Most gratitude programs recommend singling out three things a day, but there's no magic in that number.

"It's like 10,000 steps," Kreitzer said. It gives people a goal that requires effort and can be achieved most days.

But, as with exercise, you might want to start easy and work your way up.

"If three seems like too much, start with one," Gierke said. "Once you can do one, coming up with No. 2 is easy. And the same happens with the third."

Not all programs include keeping a daily record, but most do. For one thing, it helps focus your efforts.

"Write them down, and once a week look at them," ­Kreitzer said of the things you're grateful for. "I think reflection is a powerful tool. Take time to go back and notice the source of the gratitude in your life. Notice the patterns."

Kreitzer, Gierke and Thorpe all are big believers in expressing thanks to others.

"It's easy to forget to tell people that you're grateful," Thorpe said. "Outwardly directed gratitude helps people feel better, and that helps you feel better. Thank people for doing what they do and for being what they are." That will change the way you relate to people and the way they relate to you, he promised. And everyone will benefit.

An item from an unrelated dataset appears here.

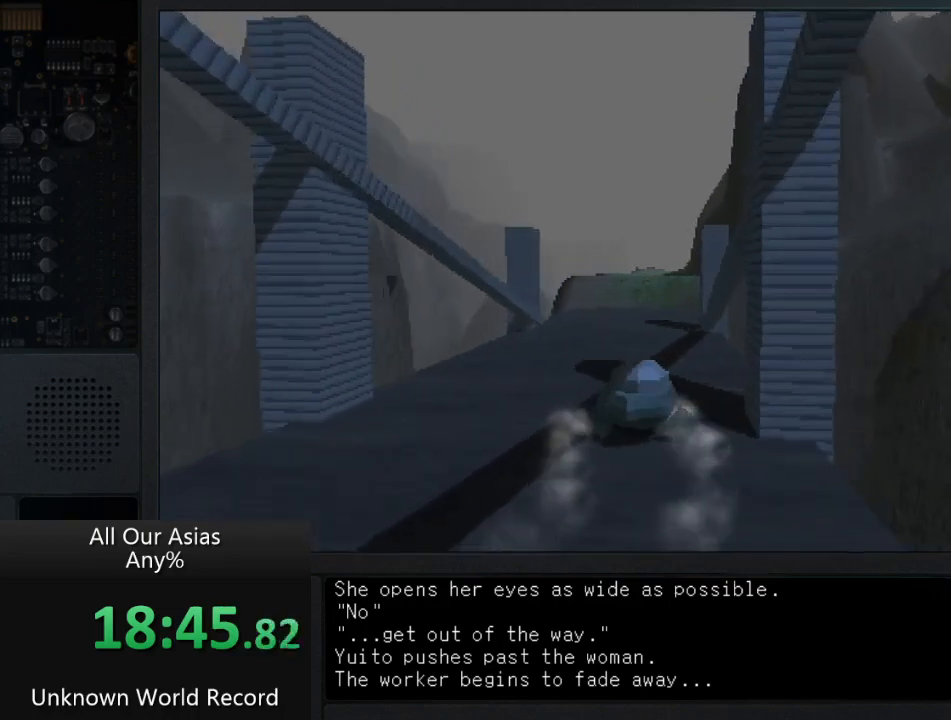
{"buttons": [], "left_stick": "up", "right_stick": "center", "events": []}
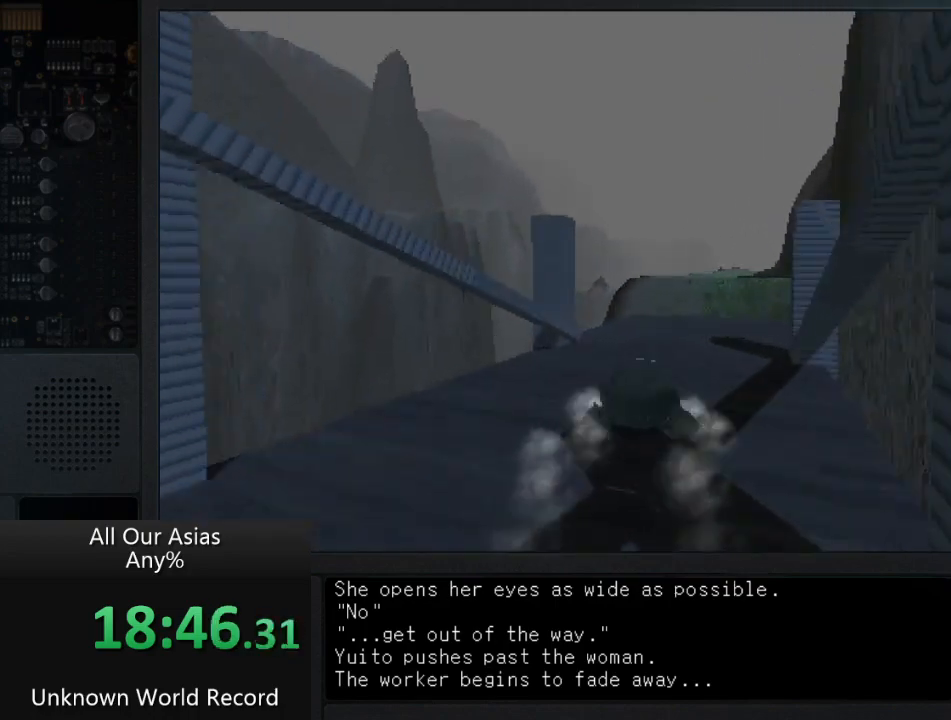
{"buttons": [], "left_stick": "up", "right_stick": "center", "events": []}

"I'm a firm believer that if you practice it, it will affect how you act to others," he said. "I was hurrying through the office one day when a woman said to me, 'Hey, Tim, thank you for this place.' And I just smiled and kept going. So she grabbed my hand and said, 'No, you need to stop and hear me. I'm so grateful for this place.'

"Here she was, somebody who was suffering [with an illness] and she was thinking of me! She made me feel really good. There was an energy with her."

Kreitzer said that energy is one of the best parts of gratefulness: "It's contagious."